··· EXTRACTED ENTRIES

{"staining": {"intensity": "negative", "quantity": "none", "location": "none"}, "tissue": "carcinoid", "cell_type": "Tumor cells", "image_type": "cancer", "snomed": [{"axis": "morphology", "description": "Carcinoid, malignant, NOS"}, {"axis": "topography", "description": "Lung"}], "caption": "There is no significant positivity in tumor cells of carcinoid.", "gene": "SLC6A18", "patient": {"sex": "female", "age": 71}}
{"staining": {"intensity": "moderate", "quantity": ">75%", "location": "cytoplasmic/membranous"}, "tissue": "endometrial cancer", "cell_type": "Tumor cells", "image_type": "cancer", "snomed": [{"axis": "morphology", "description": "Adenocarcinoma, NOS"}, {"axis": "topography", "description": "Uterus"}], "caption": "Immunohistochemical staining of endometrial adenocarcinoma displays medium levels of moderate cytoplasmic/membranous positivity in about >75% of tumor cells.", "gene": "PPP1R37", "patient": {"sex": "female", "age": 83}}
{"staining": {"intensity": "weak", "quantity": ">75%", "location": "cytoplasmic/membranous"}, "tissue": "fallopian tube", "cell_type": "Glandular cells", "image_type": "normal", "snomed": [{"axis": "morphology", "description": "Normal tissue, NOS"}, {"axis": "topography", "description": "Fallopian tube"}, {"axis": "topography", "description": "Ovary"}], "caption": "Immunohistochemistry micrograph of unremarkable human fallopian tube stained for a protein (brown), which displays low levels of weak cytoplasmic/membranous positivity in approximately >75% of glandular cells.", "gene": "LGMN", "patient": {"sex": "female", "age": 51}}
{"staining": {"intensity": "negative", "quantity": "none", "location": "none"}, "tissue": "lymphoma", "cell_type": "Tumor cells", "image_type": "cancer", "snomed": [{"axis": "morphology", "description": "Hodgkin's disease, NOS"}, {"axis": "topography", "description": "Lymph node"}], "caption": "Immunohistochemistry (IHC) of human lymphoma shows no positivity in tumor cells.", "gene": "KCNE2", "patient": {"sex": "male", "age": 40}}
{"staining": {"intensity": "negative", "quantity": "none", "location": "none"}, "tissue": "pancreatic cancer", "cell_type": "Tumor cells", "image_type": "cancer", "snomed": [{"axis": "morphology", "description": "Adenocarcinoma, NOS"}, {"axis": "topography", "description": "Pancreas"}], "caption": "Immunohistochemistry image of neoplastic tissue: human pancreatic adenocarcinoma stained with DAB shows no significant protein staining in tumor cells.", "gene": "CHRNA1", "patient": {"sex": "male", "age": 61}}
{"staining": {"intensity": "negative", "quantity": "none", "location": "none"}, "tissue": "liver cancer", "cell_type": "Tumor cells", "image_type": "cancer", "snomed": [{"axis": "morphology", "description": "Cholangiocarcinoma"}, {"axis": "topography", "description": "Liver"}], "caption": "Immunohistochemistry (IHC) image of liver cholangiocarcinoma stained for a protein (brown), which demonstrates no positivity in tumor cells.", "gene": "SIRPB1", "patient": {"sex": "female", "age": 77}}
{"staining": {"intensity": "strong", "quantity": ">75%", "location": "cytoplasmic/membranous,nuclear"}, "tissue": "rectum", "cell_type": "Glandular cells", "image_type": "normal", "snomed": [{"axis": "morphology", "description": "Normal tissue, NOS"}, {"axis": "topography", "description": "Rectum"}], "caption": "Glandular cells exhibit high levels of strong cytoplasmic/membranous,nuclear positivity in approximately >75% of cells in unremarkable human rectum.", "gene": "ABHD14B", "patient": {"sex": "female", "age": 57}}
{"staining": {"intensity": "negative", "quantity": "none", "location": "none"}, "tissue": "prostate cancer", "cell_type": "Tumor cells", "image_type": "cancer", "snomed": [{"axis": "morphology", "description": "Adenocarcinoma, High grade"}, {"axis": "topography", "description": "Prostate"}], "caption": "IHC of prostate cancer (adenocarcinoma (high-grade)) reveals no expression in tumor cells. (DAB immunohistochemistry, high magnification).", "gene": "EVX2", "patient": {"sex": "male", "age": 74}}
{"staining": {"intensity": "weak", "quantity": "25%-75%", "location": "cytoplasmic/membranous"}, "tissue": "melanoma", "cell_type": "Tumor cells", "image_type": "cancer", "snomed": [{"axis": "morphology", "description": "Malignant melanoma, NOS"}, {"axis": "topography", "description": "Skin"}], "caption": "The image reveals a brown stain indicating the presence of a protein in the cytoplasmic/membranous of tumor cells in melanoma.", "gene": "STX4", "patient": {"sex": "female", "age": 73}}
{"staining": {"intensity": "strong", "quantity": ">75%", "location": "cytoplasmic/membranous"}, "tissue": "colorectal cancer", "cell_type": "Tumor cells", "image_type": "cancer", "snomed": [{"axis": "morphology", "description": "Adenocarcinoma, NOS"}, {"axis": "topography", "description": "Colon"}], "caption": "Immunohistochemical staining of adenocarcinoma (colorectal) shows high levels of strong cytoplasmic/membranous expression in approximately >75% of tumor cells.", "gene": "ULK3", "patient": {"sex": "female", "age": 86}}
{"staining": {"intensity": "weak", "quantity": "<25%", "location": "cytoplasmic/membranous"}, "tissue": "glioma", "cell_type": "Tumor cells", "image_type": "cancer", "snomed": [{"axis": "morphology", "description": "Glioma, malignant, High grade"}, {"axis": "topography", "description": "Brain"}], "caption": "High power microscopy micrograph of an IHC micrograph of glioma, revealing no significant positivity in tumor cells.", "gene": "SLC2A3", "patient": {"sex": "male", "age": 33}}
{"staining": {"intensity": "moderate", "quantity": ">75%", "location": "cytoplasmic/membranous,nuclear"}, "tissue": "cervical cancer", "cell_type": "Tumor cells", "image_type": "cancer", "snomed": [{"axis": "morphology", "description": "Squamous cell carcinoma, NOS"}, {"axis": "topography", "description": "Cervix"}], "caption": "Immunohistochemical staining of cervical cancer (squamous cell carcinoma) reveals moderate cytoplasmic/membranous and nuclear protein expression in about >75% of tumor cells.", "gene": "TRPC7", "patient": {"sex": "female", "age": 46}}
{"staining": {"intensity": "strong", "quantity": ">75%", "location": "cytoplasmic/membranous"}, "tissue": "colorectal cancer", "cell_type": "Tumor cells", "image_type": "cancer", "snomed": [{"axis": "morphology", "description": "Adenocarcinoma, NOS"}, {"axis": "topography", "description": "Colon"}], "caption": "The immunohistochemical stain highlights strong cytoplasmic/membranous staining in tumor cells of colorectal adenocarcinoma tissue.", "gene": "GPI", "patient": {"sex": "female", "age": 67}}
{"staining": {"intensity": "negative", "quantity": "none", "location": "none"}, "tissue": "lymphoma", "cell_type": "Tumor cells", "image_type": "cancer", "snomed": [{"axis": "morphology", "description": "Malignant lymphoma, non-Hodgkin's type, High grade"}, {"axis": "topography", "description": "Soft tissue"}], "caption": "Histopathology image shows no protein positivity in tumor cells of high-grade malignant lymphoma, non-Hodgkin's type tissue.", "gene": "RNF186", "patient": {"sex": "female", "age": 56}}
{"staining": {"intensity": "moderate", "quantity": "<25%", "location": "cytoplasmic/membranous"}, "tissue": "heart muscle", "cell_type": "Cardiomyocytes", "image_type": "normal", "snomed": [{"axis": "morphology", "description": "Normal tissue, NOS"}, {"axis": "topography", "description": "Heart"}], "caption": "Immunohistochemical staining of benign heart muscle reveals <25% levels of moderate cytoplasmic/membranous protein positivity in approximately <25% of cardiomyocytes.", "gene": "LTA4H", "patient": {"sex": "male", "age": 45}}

······

## WORK ITEM:
Please find out how many lines of the material contain the string "lymphoma" and answer with the count alone.

## TASK RESPONSE:
2